Brano del documento:
============================================================

“...mi permetteva d'intravedere le cupe chimere che abitavano il
suo spirito, delle quali ero ormai parte integrante.”
(M. DIETRICH, Marlene D)
“Il fatto è
che nei suoi film Sternberg ricerca febbrilmente se stesso, si cerca
e si offre attraverso le preziose stesure, il fascino delle trovate.
Per semplificare, chiameremo l’insieme di oggetti disseminati dal
circolo narcisistico sternberghiano col loro nome più noto: Marlene
Dietrich. Identificarsi con Marlene voleva dire rendere un’immagine
del mondo, raccolto nel paesaggio della figura e soprattutto del
volto dell’attrice (…) come mondo risolto nell’occhio dell’artista
che lo guarda. Che, cioè, si guarda allo specchio e dona agli altri
il riflesso di guardarsi.”
(…)
“Ci si identifica amando: e
Sternberg ‘è sforzato di considerare naturale l’amare Marlene,
nell’ordine delle cose che mediano il rapporto con la propria
persona. Di certo a Marlene non è venuto naturale. Non si può
pretendere che l’acqua si innamori di Narciso. Sternberg lo
pretendeva…”
(…)

============================================================

Dati da esaminare:
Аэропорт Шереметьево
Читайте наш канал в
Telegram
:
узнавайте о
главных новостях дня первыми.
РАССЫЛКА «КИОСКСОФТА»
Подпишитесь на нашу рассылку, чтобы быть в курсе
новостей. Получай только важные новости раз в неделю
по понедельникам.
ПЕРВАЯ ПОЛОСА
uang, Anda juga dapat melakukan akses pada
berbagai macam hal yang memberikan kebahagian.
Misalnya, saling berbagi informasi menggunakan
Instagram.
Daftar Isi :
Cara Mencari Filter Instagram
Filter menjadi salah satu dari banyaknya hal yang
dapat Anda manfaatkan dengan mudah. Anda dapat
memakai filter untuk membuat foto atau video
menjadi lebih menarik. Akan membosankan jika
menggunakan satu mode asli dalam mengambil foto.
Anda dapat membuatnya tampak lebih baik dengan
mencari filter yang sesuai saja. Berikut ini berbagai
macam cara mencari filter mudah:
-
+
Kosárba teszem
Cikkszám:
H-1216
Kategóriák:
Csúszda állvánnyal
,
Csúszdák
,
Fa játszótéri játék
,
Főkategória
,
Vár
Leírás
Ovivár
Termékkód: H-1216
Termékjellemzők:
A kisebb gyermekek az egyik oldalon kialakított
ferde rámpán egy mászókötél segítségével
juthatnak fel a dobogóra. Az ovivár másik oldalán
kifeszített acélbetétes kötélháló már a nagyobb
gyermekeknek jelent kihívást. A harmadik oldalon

============================================================

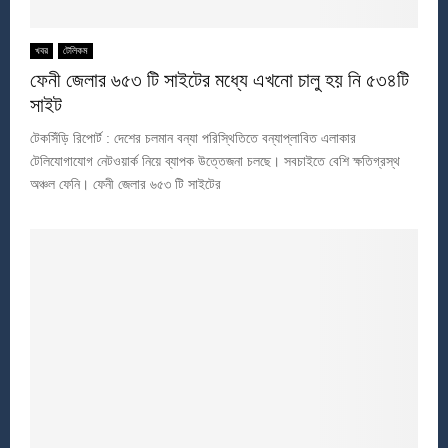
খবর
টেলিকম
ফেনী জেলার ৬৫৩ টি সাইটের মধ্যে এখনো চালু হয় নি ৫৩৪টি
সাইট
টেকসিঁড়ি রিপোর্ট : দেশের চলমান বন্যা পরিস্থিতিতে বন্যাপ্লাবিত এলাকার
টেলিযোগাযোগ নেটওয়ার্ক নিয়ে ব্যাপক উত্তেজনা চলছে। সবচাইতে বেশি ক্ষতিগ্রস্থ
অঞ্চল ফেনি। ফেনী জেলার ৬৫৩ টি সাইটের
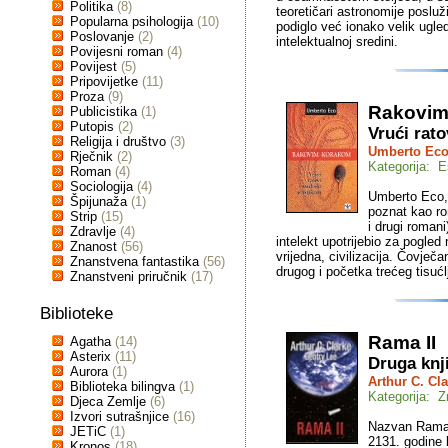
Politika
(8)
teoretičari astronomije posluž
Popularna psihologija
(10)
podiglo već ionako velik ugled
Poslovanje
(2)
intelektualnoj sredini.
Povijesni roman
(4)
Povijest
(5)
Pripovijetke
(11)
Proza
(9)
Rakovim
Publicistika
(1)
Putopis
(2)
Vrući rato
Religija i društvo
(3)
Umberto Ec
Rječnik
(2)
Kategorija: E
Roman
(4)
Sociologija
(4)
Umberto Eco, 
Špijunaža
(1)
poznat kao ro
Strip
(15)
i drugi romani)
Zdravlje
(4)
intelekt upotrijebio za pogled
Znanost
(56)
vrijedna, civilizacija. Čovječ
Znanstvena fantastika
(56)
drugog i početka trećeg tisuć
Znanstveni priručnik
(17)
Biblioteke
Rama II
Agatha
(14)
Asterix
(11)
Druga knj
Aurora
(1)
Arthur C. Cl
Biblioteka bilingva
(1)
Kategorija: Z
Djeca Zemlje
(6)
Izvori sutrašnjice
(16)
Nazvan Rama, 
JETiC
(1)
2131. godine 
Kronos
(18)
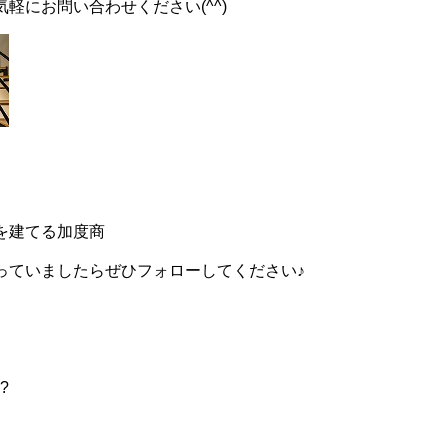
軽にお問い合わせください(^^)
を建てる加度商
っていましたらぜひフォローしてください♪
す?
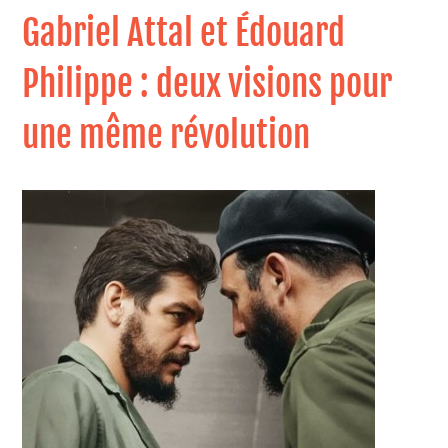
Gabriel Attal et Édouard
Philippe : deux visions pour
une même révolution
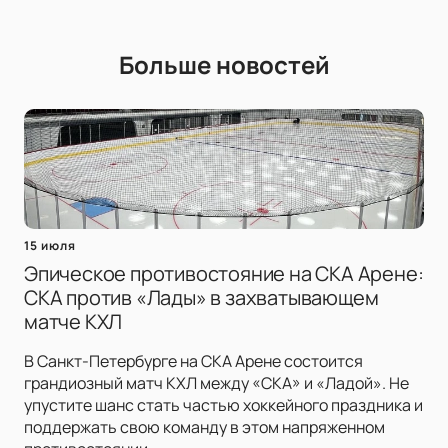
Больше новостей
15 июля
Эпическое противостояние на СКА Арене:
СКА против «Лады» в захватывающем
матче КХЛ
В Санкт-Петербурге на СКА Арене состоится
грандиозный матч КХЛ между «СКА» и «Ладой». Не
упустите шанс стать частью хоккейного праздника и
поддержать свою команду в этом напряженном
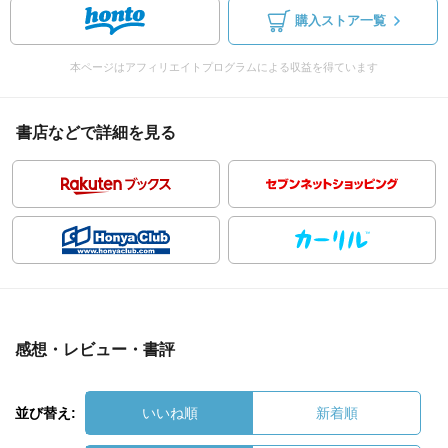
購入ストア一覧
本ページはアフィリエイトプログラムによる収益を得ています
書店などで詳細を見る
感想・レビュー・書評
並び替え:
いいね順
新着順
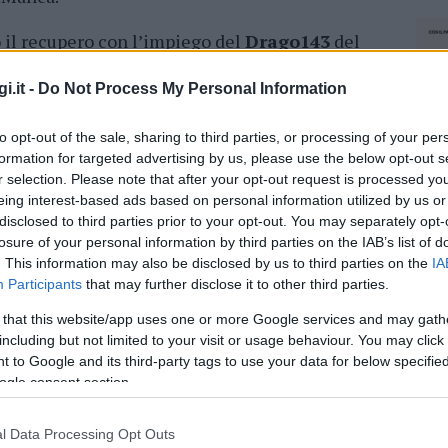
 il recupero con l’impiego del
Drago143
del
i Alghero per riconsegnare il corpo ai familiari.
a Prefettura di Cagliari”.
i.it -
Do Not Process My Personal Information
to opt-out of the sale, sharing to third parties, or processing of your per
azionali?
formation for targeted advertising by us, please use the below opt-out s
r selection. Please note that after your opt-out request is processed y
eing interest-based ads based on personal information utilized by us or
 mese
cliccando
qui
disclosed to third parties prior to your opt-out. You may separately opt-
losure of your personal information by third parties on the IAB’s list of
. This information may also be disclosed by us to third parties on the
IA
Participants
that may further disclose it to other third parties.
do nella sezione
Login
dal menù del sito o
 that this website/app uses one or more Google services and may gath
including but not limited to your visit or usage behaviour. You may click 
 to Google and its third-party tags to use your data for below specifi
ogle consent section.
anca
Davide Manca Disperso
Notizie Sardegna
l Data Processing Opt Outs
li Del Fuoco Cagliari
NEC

============================================================

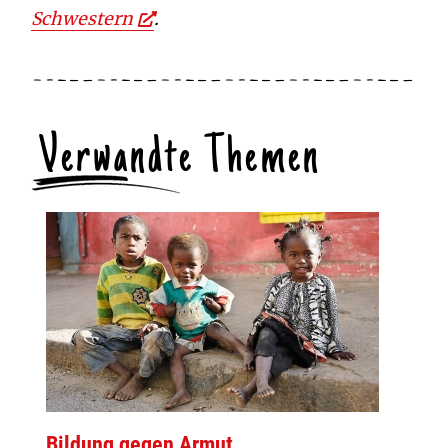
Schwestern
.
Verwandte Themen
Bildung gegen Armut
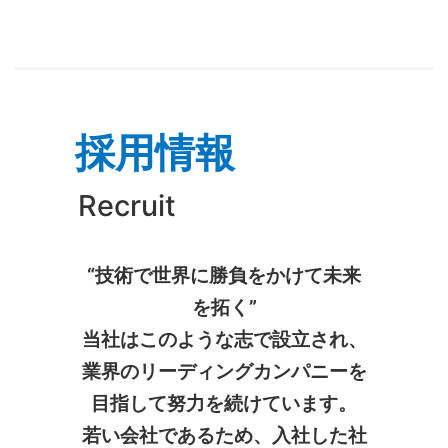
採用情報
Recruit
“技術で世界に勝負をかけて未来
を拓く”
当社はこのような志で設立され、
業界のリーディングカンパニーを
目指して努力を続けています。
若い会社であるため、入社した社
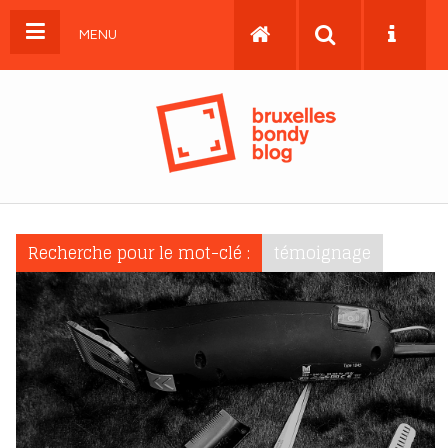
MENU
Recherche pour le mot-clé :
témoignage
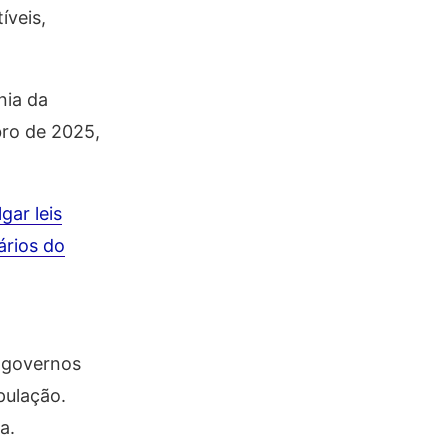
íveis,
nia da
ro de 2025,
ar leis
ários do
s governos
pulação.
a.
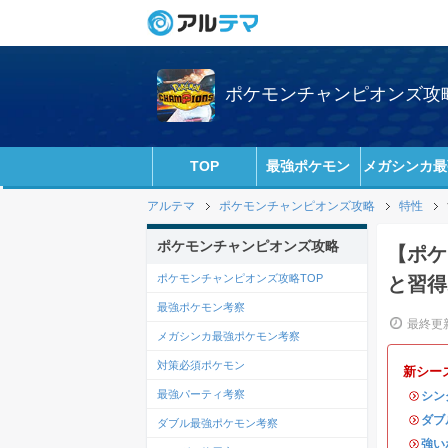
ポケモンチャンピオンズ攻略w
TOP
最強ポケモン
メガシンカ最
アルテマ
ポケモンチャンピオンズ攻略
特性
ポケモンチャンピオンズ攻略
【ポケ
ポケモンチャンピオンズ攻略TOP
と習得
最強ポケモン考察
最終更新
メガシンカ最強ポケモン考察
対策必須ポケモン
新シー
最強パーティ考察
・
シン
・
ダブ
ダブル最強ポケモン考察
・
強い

============================================================

Attività 1:
Elenca tutte le persone e le figure mitologiche nominate nel brano su Sternberg e Marlene Dietrich, indicando ciascuna una sola volta.
Attività 2:
Prosegui il brano su Sternberg e Marlene Dietrich a partire dal punto in cui si interrompe.
I record non c'entrano con quanto viene chiesto.

Risposta 1:
Marlene Dietrich, Sternberg, Narciso

Risposta 2:
Tendersi una morbida trappola e catturarsi magari in un primo piano
di Marlene: il fine di Sternberg. Ma la trappola a se stesso gli
sfuggiva come un risvolto, il retro della vita. “Per incarnare la
mia eroina avevo un modello in testa, e rifiutavo un’attrice dopo
l’altra, per la sola ragione che nessuna corrispondeva all’immagine
che mi perseguitava”. Il modello che aveva in testa era un disegno
di donna del pittore Felicien Rops,
che il regista aveva sempre in mente.”
(…)
”Ma creare un’immagine era allo stesso tempo distruggerla per
mostrare il movimento puro della creazione, il gesto del creatore.
Sternberg stesso assicura “che il fatto di trasformare degli essere
umani in immagini fotografiche non è un atto d’amore”. Egli, del
resto, nega la qualifica di artista all’attore
cinematografico e gli attribuisce, con demiurgica prepotenza, quella
di “nient’altro che uno dei materiali complessi del lavoro di
regista”…”
(M. DE BENEDICTIS, Il
cinema americano, Newton Compton,2005)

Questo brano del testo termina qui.